There’s a soft puffing sound that takes me a moment to place as Blossom’s loud exhale. ‘So, how do we do it right?’ she asks.
‘The wards around the island are legendary,’ Cortane says. ‘We won’t be the first to try and portal out, but we’ll be the first to succeed if we do. At least without being tracked and found in less than a day.’
I let my head drop on the back of the couch as the weight of what she’s saying starts to settle.
‘I just need to know how to portal through the wards, without being tracked.’
I watch her as she looks between us.
‘If we’re marked with trackers,’ she continues, ‘we’re as good as dead and the soldiers would be better off in Vana.’

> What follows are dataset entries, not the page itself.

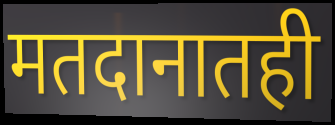
मतदानातही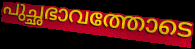
പുച്ഛഭാവത്തോടെ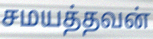
சமயத்தவன்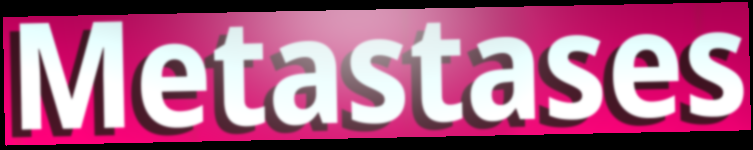
Metastases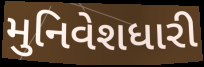
મુનિવેશધારી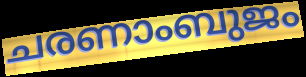
ചരണാംബുജം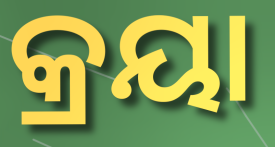
କ୍ରୟାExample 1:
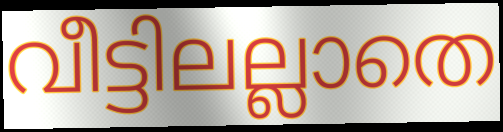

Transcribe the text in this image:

വീട്ടിലല്ലാതെ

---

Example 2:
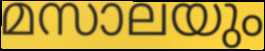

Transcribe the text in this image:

മസാലയും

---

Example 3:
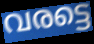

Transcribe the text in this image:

വരട്ടെ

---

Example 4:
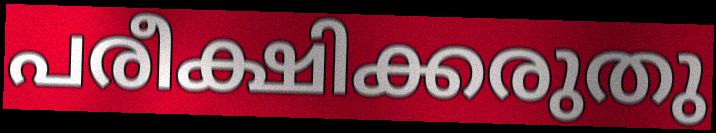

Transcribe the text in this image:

പരീക്ഷിക്കരുതു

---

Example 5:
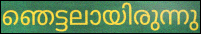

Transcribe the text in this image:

ഞെട്ടലായിരുന്നു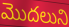
మొదలునిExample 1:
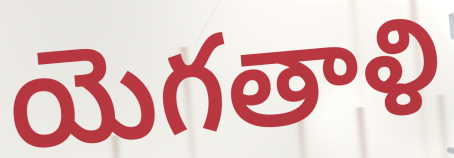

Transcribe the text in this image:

యెగతాళి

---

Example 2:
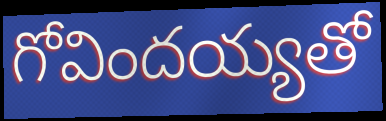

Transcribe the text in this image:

గోవిందయ్యతో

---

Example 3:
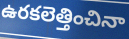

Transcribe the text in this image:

ఉరకలెత్తించినా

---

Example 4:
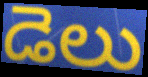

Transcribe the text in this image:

డెలు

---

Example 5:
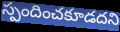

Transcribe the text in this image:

స్పందించకూడదని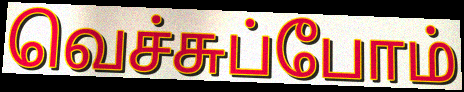
வெச்சுப்போம்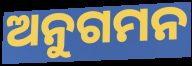
ଅନୁଗମନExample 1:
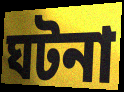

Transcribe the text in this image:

ঘটনা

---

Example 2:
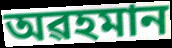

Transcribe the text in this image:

অৱহমান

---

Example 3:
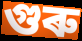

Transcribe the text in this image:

গুৰু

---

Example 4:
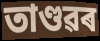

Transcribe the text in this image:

তাণ্ডৱৰ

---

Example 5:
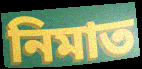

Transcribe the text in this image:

নিমাতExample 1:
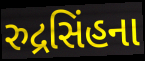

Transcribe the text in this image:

રુદ્રસિંહના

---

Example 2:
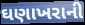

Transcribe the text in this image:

ઘણાખરાની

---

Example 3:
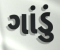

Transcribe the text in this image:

ગાંડું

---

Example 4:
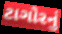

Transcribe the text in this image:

ટાગોરનું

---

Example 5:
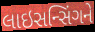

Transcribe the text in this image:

લાઇસન્સિંગને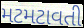
મટમટાવતીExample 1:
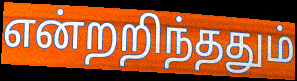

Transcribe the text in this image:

என்றறிந்ததும்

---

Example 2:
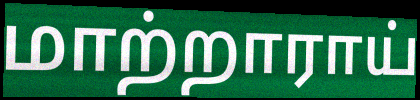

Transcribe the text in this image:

மாற்றாராய்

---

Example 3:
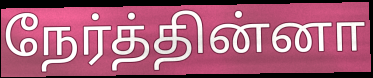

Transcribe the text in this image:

நேர்த்தின்னா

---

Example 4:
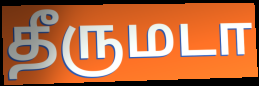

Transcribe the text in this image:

தீருமடா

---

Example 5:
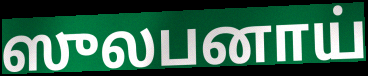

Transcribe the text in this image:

ஸுலபனாய்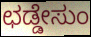
ಛಡ್ಡೇಸುಂ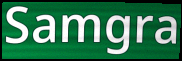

Little bumps breakout on my skin and I rub at the cold that’s started to attach to my limbs. I start to wonder if this is such a good idea. I’ve never so audaciously broken the rules before, and these ones are here for a reason – to keep prisoners separate from Zanteera. To stop them hurting people. And now I want to send three of them back. One of whom I know is a murderer.
And I could be condemning both Blossom and myself to a lifetime of Vana in the process if we’re found to be assisting the breakout.
Cortane watches my hesitation and she softens slightly, her body losing the tiniest amount of its rigidity. ‘ I know this is a big deal,’ she says. ‘Just keep being discreet in what you’re doing. Traelen is the primary link between Zanteera prison and the Nuntainia mainland – keep him in the dark, and you’ll be fine.’
‘That might be a small problem,’ I say, my voice thick with the sickness in my throat. ‘Quil—the new Warden … I told him you wanted information on him, and that I refused to give it.’ I draw a long breath. ‘He knows I’m searching for a way off the island and for who.’
The look Cortane gives me is almost enough to turn me to stone.
But I don’t tell her I know Quillian is far more than Warden of this prison. That I know he is connected to Nix and River and, at least by association, to her. How much he questions what he sees up here and how much it sits so badly with him. Cortane might be helping us now – and I have been so truthful with her in the past it hurts. But none of that means I can actually trust her.
‘I’ll deal with him,’ she says, and my stomach turns over. ‘But you tell no one else. Understand?’
I stare at her.
‘Why do you need us?’ Blossom asks, but I can barely hear her through the screaming in my head. ‘Why not just leave on your own?’
Cortane’s face is virtually unreadable as she looks between us, but her voice drips with condescension. ‘I might not have a ‘duty’ the same as the two of you, but there is a creed I live by. As for you two, Claudius wanted my views – something I never got to give him – and I need information on the wards from the Warden’s office,’ she says. ‘It’s warded against my portals so I need you to get it.’
She looks back at me. ‘You obviously have a relationship with the new one, use it to get the specifications on bringing the wards from that office. I need them to work out how to go through without being marked.’
I think of Nix and River and how badly they need to be done. The pain in Nix’s face when he talks of his duty. The way his letters started to warp. And how here, even when he should be focused and precise, his turbulent emotions are clearly running so closely to the surface.
‘Also,’ she says, ‘it’s clear you’re on your own … journey here, Luka. You need to work out how far down that road you’re prepared to go.’
‘I’ll get the information.’ I raise my gaze to Cortane’s. ‘But if you hurt him, I will spend my last breath getting you back into Vana.’